Going for the GOLD or GOAL?

Every four years, the finest athletes in the world get together for weeks of athletic supremacy, friendship, high drama, and global unity. There are controversial calls, upsets, disqualifications, and threats of protest. But at the end of the journey, there lies a golden reward. Anyone who is lucky enough to attain said reward is feted in his or her own country, and the world at large. His or her name will be enshrined forever in the pantheon of winners. The name of this celebration: the Olympics.

No, wait. It’s the World Cup.

No, it’s BOTH the Olympics and World Cup.

Bollocks. The Olympics are nothing more than a perverse collection of boutique sports that only a select few can master. More people play soccer than any other sport on the planet. The World Cup is the apex of global sports!

That’s just it. Anyone can play SOCCER. Can you lift three times your body weight and hold it up for five seconds? Can you do a quadruple toe-loop in combination with a quadruple salchow? Can you hit a shuttlecock traveling at 120 miles per hour?

The World Cup has a long history.

The Olympics started in 776 BC, bitch.

And that is a typical conversation (well, somewhat) between two people debating on which is the ultimate global sports event: the FIFA World Cup or the Olympic Games. This conversation has been going on for years, and with both events expanding, the conversation gets even more heated than it already is.

The irony of the situation is that both have a shared history. From 1908 to 1928, the Olympic Games’ soccer tournament was the pre-eminent international competition. Though FIFA was around at the time, it wasn’t until 1930 that there was an officially-sanctioned FIFA World Cup. The contest was held in Uruguay (the eventual winners), which had won two Olympic titles in soccer beforehand (to date, their 1924 and 1928 triumphs are the only Olympic titles won by Uruguayan athletes).

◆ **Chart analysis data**
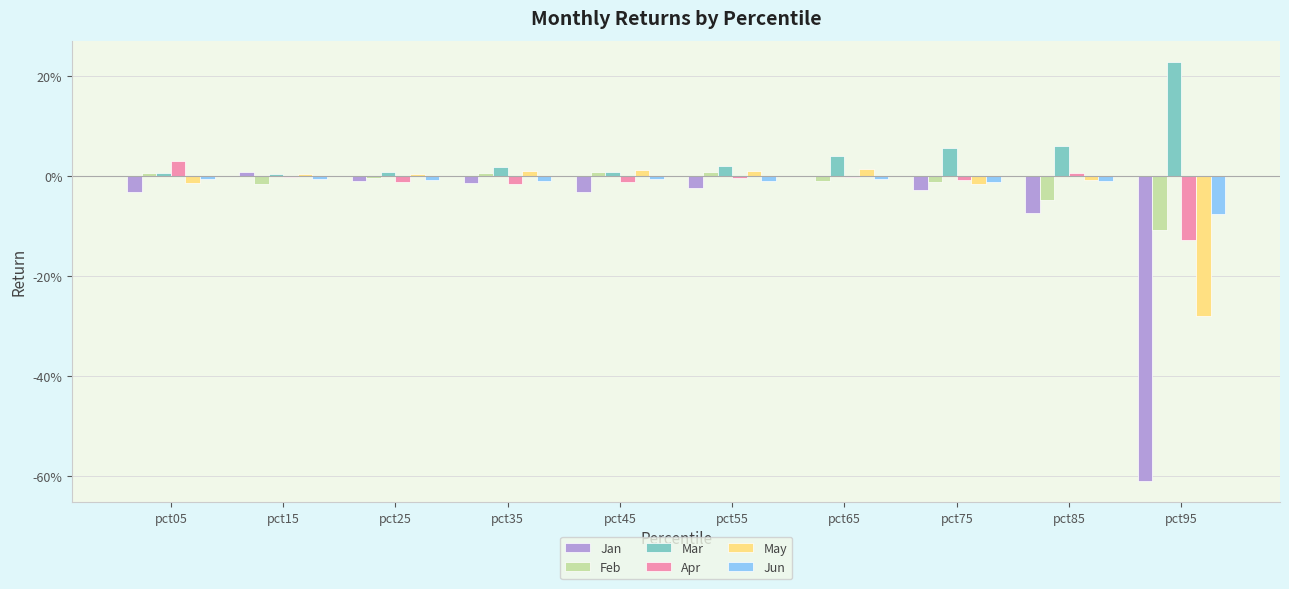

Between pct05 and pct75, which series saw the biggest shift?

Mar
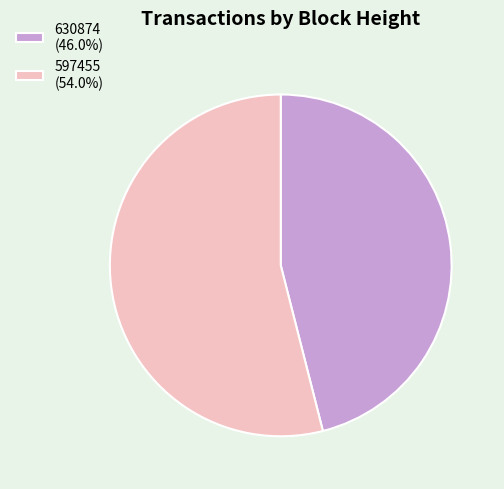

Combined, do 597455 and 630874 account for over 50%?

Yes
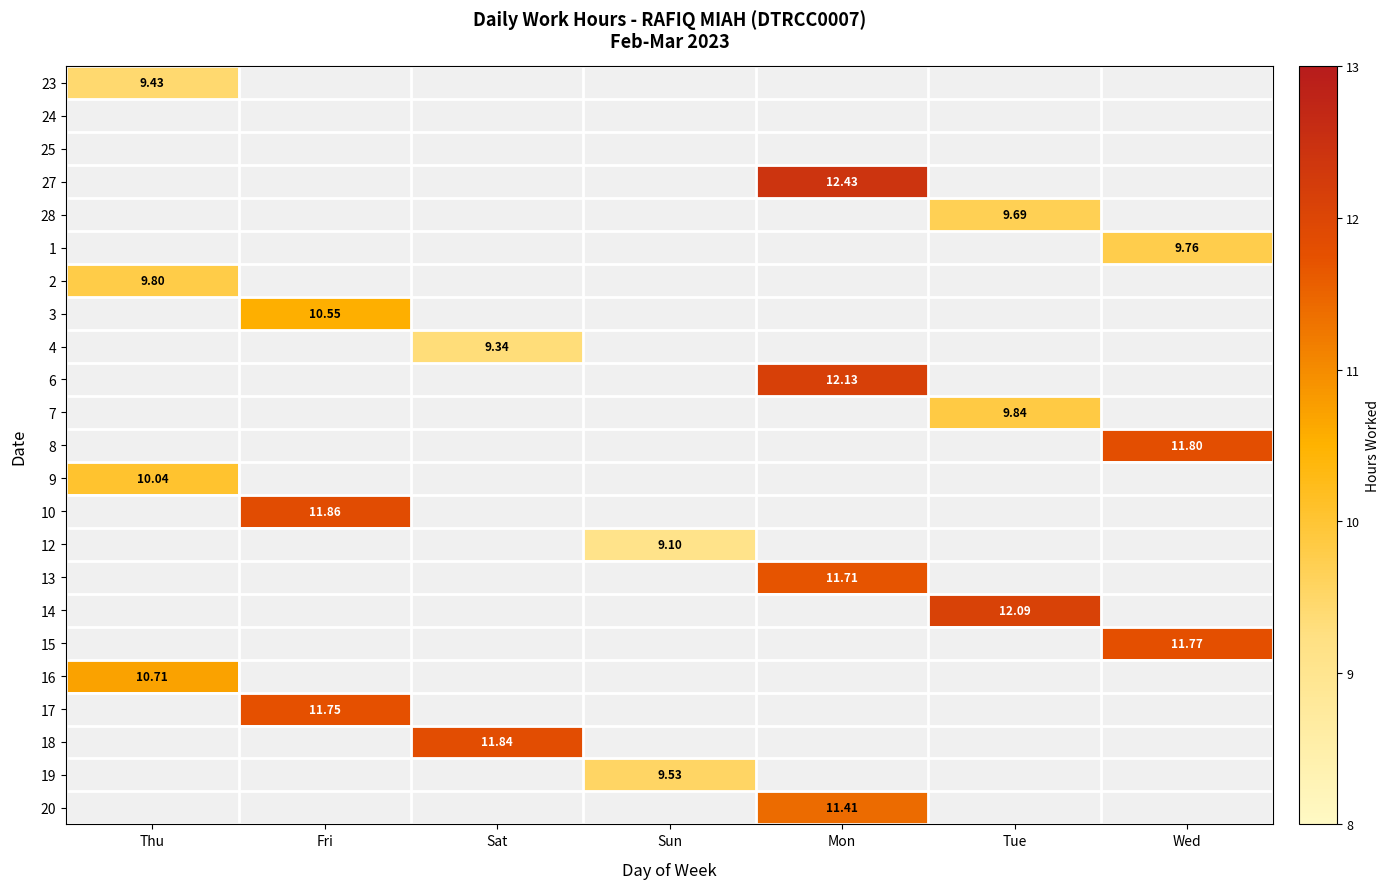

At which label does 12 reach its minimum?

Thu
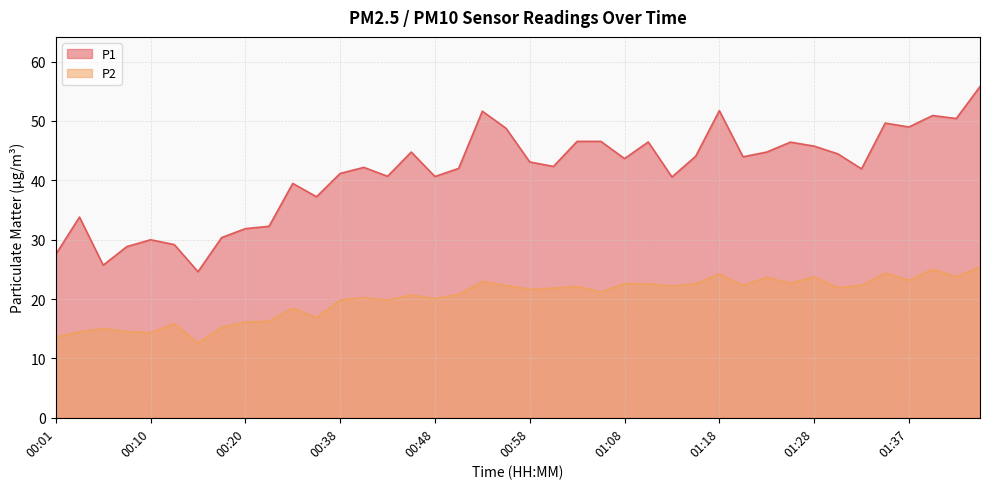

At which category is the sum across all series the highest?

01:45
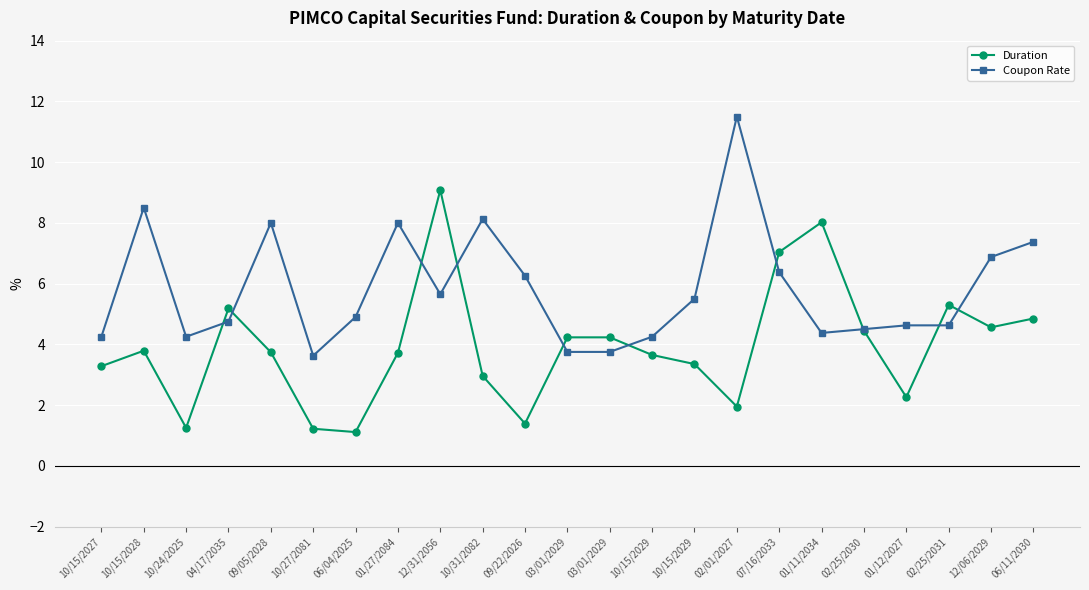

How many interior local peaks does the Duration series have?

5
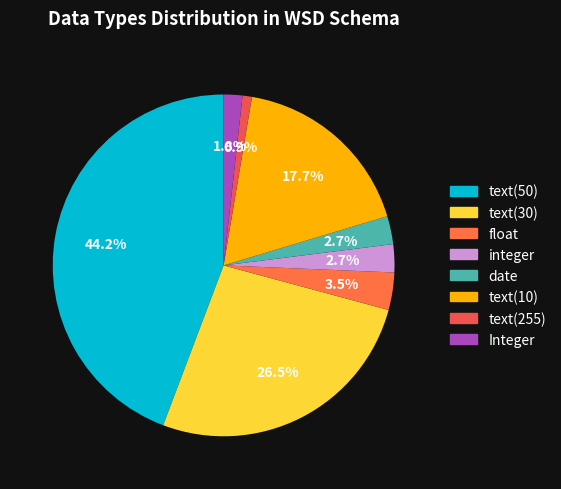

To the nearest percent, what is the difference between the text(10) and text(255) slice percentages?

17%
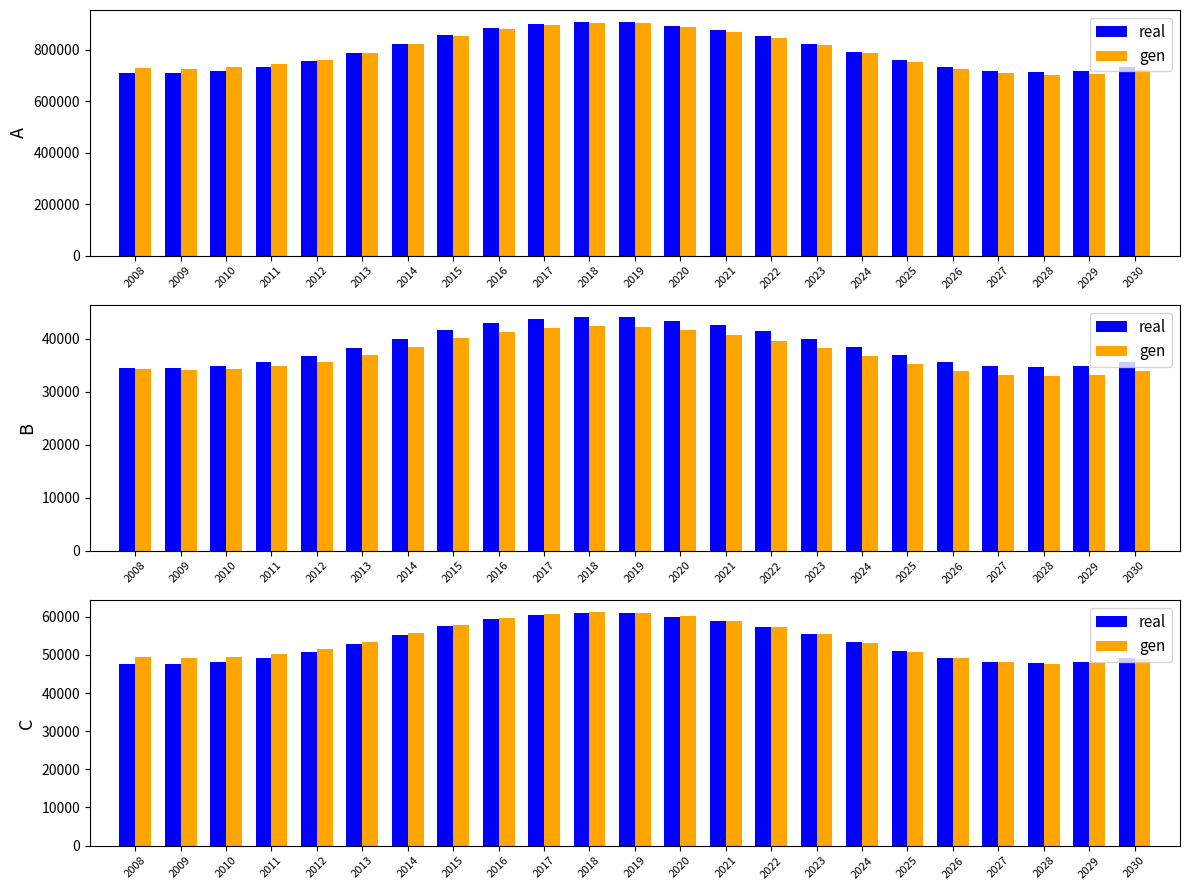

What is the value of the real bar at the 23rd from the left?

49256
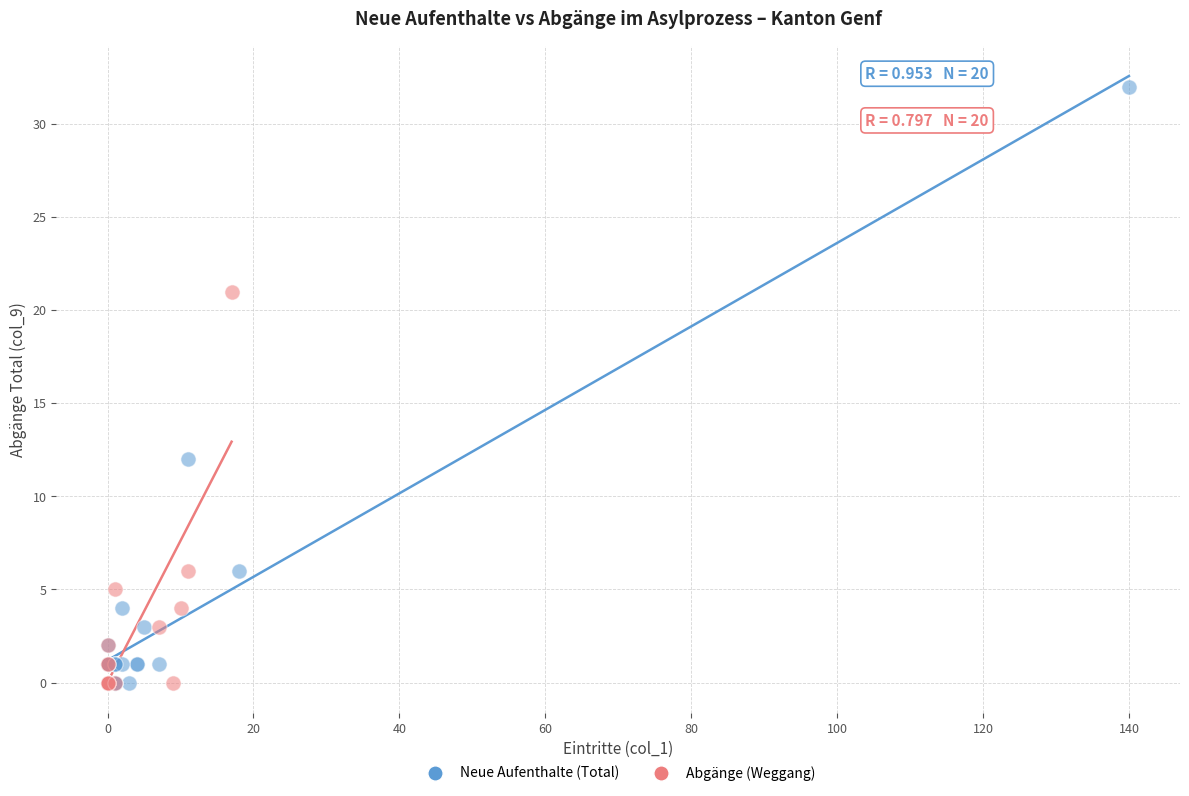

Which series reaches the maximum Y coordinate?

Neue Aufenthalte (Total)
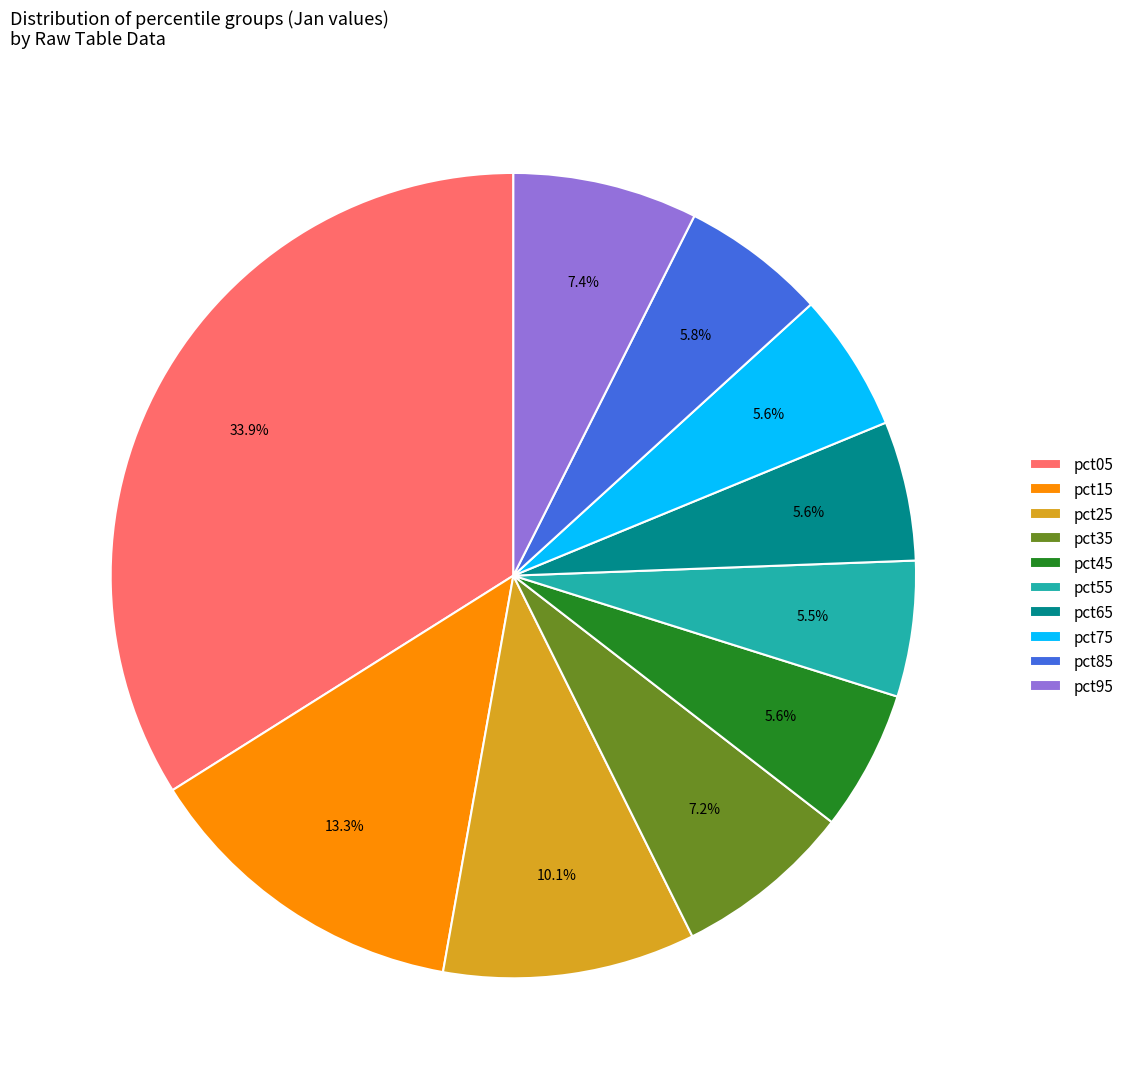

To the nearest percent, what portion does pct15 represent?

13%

◆ **Questions to answer**
(1) Recast the chart analysis rows, from the line containing "To the nearest percent, what portion" through the end of the rows, as a JSON list of strings with one string per line and blank lines omitted.
(2) Continue the piece on the Olympics versus the World Cup from where it stops.
The piece on the Olympics and the World Cup and the chart analysis rows are unrelated material.

◆ **Numbered answers**
(1)
[
  "To the nearest percent, what portion does pct15 represent?",
  "13%"
]

(2)
Meanwhile, FIFA and the IOC were clashing over the amateur status of the playes. IOC rules stipulated that amateurs were to receive no monetary compensation whatsoever. FIFA disagreed, and thus the controversy began. Today, the FIFA World Cup showcases the elite teams of the world, while Olympic soccer is an under-23 event, at least for the men. The female equivalents of said competitions both feature the elite teams of the world.

Let’s explore this controversy a little bit further. I have broken down this discussion into these groups: spread of sport, cultural significance, and the role of women. I will list various pros and cons for each group.

SPREAD OF SPORT

Soccer is the world’s most prolific sport. Almost every country in the world has a significant professional soccer league, except for Canada. FIFA counts 207 member federations in its fold, representing 203 countries and self-governing dependencies, plus the four Home Nations of the United Kingdom (England, Northern Ireland, Scotland, and Wales). Viewership of the World Cup draws a total audience of 38 billion (which in all truth is unlikely as there are only over 6 billion people on earth, which on average would mean one viewer would count for six).

198 countries vied throughout the 2-year lead-up for the 32 slots at the 2006 event in Germany. Out of 207 national teams, less than 80 have been lucky enough to make a World Cup tournament. And the World Cup has been held by only nine nations: Argentina, Brazil, England GBR, France, Germany, Italy, Norway, United States, and Uruguay. (Norway and the USA have only won the women’s event, while Germany is the only nation to have won both the men’s and women’s event.)

The Olympic Games is the largest multi-sport competition in the world. The IOC has 203 member federations, representing 203 countries and self-governing dependencies. There are also 35 sports federations in the fold, from those representing track and field to equestrian sports (ironically, FIFA is one of them). 202 vied for medals at the 2004 Summer Olympics (the 203rd country, Marshall Islands, became a member in 2005 and will likely field a team in 2008). As of this writing, 120 of the 203 member nations have won at least one Olympic medal, with 86 of them having won at least one Olympic gold medal. Most Olympic champions come from Europe, the USA, Australia, and east Asia (China, Japan, and South Korea), though increasingly athletes from Latin America, the Middle East, Africa are asserting their place atop the podium.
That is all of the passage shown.